The stakes in this book are also crazy high, and Hines surprised me by not backing down on any of them and not taking the easy way out. The book was fun, yes, but also unexpected, which is always an accomplishment when your readers are so well-versed in the types of stories you want to tell. I thought I had this series (and Hines as an author) pegged, but I was wrong.
Probably the most notable thing about this book and its plot is that what happens in it is going to have far-reaching consequences for the remaining book (books plural if DAW contracts more in the series from him, which I gather is an actual possibility from some comments he’s made on his blog). This book changed the world of the series permanently in a huge, huge way, and the possibilities of how the books will allow us to play in that world as readers are practically endless. I hope I’m not setting myself up for disappointment by saying that.

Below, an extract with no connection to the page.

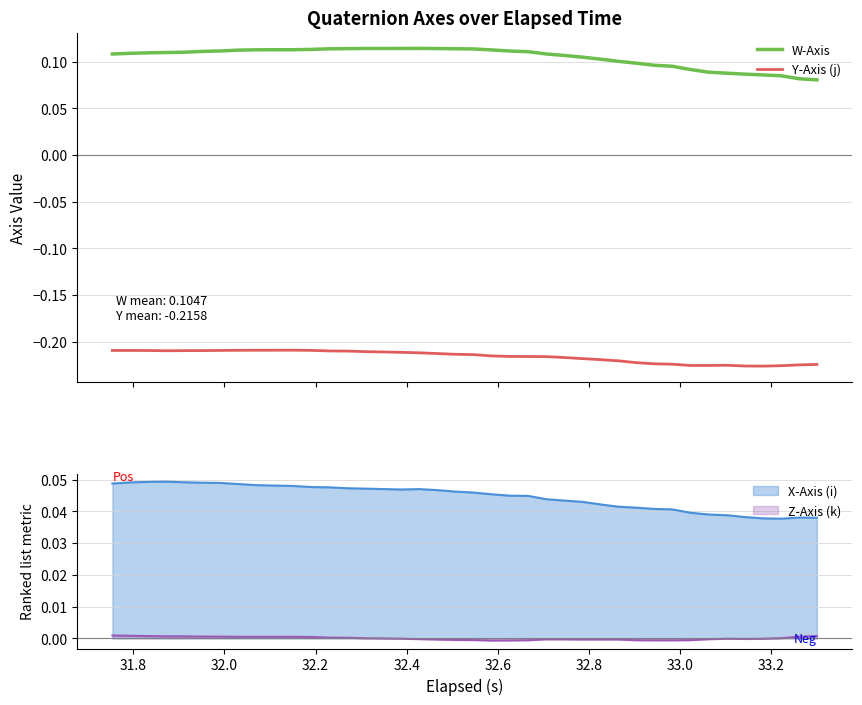

True or false: W-Axis and Y-Axis (j) cross at least once.

False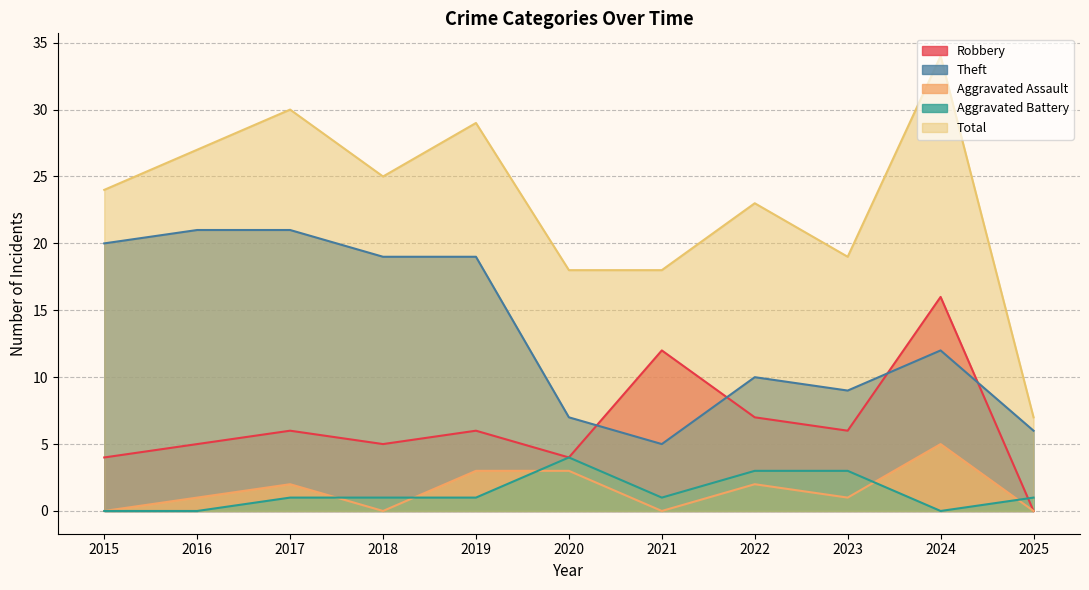

True or false: Theft and Aggravated Battery intersect in this chart.

False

(Literally my only complaint about this book was that the editor and copy-editors didn’t catch the all but one instances of ‘yeah’ being spelled ‘yah.’ It about drove me up the wall every time I saw it, and completely pulled me out of the story. Since I was really enjoying myself while reading, this was an especially egregious crime. I hope they fix that in future printings, and never again will I have to see that awful non-word in a professionally printed context ever again. Shudder.)